Miosis is a significant problem after femtosecond pretreatment, and the incidence rate may range from 1.23% to 32% [23,24,25]. A small pupil may lead to serious complications, such as dropped lens nucleus, posterior capsule rupture, iris damage, and even cystoid macular oedema during the surgery [26]. A study found prostaglandin E2 and total prostaglandin levels were elevated in the aqueous humor [27]; thus, it was suggested that surgeons can use NSAIDs to prevent intraoperative miosis [25]. In our study, although dilated with pranoprofen 1 day before the surgery, 8 patients had miosis in the FLACS group, while there was one such patient in the CAPPS group, suggesting that miosis is more likely to occur in FLACS, which is consistent with previous reports.

PCO is one of the most common postoperative complications after cataract surgery [28], and in this context, whether FLACS may induce more PCO is still debatable [29,30,31]. In our study, the incidence rate of PCO in both groups was comparable. Further research is needed to explore the PCO rate associated with these two surgeries.

Since the prechop technology was first described by Akahoshi [32], several prechop technologies have been introduced for the clinic, such as Fukasaku Hydrochop Cannula [33] and two modified cystotomes for middle prechop [34]. These technologies have been suitable for IIIā€“V-degree hard nucleus cataract patients [35]. The cystotome-assisted prechop method in phacoemulsification used in our study is a relatively novel technology. There are some advantages to CAPPS. First, there is no need for additional specialized instruments, such as the Akahoshi Combo Prechopper. Surgeons can complete the prechop with the same cystotome to transfer in and out of the anterior chamber after finishing the creation of capsulorhexis. Second, the CAPPS procedure requires only two hands to operate. In the course of the split nucleus procedure, it does not require building the occlusion in the endonucleus with precise pedal control and a high vacuum, which have a relatively long learning curve for phaco beginners. Moreover, it is much easier to acquire compared to other prechop procedures.

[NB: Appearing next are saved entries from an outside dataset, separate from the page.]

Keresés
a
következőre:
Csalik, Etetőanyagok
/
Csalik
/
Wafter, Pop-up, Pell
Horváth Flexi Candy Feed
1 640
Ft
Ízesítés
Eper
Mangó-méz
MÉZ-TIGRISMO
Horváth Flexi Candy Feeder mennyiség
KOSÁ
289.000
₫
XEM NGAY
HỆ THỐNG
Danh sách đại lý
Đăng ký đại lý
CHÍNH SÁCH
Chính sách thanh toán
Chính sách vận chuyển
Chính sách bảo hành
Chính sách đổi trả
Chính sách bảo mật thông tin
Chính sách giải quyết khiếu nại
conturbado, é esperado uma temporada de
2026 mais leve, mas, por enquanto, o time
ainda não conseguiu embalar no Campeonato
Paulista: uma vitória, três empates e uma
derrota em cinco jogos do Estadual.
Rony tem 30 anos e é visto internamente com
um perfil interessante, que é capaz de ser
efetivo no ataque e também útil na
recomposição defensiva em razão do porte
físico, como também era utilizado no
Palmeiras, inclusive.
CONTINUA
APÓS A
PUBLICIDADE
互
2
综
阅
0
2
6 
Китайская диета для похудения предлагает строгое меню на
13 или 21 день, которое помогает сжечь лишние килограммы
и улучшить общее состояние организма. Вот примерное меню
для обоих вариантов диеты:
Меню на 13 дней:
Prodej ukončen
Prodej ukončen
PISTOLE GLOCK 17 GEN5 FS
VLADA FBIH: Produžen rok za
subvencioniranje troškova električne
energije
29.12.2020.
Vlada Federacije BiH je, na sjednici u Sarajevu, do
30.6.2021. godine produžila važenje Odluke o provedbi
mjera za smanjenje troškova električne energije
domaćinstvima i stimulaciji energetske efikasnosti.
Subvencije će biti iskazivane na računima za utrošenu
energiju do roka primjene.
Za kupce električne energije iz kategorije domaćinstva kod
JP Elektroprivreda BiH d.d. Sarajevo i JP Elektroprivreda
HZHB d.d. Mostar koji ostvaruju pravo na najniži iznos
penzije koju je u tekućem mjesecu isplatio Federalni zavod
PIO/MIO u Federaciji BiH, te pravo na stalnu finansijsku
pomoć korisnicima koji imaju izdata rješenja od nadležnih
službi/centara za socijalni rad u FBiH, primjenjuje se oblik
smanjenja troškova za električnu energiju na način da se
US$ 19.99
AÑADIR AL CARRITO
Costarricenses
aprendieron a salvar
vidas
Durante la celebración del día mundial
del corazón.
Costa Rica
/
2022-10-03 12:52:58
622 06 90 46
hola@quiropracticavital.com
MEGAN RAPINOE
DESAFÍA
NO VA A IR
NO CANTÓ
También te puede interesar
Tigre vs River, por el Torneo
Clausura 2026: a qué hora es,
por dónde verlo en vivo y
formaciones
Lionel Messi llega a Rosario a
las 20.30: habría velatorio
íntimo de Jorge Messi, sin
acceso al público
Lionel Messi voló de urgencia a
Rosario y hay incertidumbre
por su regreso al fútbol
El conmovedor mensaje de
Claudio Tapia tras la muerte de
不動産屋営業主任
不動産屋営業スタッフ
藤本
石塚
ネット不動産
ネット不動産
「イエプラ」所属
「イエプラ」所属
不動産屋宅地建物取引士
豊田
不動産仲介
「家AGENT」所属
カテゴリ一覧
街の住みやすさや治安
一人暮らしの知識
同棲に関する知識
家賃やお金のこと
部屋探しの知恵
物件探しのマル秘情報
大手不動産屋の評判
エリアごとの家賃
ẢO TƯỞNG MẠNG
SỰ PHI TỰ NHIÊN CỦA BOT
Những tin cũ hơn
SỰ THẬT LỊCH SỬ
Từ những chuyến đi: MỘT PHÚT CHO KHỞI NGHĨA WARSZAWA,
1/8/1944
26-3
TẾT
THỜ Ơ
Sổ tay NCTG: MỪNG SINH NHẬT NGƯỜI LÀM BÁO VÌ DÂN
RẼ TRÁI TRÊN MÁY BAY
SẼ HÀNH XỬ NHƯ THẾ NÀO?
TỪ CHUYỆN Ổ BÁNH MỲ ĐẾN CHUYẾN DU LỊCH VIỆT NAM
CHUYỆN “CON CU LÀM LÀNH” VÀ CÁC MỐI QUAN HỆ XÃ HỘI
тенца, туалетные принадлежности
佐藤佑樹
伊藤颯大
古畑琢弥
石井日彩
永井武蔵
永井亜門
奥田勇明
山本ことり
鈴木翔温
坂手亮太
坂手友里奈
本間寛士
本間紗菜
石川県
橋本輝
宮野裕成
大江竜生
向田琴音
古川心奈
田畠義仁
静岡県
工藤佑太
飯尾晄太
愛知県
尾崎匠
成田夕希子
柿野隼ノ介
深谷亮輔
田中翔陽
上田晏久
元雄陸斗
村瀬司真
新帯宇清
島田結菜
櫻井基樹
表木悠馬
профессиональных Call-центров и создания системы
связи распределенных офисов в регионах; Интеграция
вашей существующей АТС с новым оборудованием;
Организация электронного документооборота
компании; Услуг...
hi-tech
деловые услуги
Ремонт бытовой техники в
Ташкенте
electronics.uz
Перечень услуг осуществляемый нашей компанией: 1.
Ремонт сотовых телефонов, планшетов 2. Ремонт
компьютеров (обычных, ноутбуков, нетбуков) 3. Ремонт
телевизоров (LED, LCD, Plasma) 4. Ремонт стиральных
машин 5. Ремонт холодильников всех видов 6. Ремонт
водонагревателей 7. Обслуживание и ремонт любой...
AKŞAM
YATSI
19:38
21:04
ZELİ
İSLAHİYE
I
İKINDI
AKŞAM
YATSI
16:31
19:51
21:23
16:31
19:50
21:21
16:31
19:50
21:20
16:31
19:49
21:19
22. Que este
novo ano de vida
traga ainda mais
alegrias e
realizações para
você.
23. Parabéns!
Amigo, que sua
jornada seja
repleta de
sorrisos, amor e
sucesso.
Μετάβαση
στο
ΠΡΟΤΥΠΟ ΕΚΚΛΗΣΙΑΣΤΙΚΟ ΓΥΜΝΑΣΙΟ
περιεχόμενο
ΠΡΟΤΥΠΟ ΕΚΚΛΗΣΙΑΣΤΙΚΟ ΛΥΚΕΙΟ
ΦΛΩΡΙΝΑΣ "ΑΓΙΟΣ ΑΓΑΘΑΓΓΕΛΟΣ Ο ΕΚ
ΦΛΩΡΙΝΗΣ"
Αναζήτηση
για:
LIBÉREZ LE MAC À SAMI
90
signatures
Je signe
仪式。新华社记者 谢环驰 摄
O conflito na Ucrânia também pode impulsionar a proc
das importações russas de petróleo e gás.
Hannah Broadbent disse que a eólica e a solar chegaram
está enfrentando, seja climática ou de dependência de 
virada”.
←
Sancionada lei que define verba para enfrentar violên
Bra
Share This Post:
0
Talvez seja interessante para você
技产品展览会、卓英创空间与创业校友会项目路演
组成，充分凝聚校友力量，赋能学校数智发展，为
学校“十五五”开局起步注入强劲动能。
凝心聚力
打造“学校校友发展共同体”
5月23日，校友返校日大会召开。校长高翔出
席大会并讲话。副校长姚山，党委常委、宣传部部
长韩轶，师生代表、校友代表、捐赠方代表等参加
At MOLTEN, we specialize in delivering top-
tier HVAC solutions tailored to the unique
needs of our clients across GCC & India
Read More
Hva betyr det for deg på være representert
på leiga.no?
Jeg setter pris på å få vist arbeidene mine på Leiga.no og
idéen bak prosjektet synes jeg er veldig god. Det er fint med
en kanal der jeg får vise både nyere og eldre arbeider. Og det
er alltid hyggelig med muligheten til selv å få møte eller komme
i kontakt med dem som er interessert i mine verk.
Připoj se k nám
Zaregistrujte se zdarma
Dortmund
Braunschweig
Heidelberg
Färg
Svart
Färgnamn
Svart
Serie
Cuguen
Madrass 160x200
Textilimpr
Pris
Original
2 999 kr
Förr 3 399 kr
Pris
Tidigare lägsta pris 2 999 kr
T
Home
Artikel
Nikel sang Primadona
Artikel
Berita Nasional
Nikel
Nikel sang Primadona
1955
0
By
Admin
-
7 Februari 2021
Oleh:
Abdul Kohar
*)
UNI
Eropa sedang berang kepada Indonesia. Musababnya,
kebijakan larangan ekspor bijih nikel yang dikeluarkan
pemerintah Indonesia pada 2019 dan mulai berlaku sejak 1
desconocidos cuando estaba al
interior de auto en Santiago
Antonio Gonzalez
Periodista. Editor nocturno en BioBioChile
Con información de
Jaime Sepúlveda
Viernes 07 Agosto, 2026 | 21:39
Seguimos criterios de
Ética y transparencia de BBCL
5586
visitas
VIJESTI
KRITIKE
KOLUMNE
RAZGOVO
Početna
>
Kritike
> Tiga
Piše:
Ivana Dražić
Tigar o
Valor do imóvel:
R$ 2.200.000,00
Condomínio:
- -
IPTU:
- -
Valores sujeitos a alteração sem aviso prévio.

There are a number of limitations to this study. First, due to the high cost of FLACS [36], we need to respect the choice of patients; this makes our cohort study lack randomization. Second, with the development of technology and the popularity of cataract surgery, it is difficult to enroll more patients with hard nuclei. Hence, more studies are still needed in this regard.

In summary, both surgeries can achieve excellent visual acuity postoperatively. Compared to FLACS, the application of CAPPS in grade IV hard nucleus patients can reduce ultrasound power and endothelial cell loss, achieve faster recovery in central cornea thickness and decrease the incidence rate of intraoperative miosis. In addition, it requires no specialized instruments except a surgeon-bent cystotome, and the learning curve is relatively short. Thus, because of its efficacy and cost-effectiveness, CAPPS is worth promoting and applying clinically in the future.

Summary

What was known before

  • Hard nucleus in cataract surgery can often be challenging to manage and may lead to higher rates of complication.

  • Several surgical techniques available and commonly used to manage the Hard nucleus in cataract surgery.

What this study adds

  • Compared with FLACS, the application of CAPPS in grade IV hard nucleus patients can reduce complications.

  • CAPPS is efficient and cost-effective in patients with hard nucleus cataracts.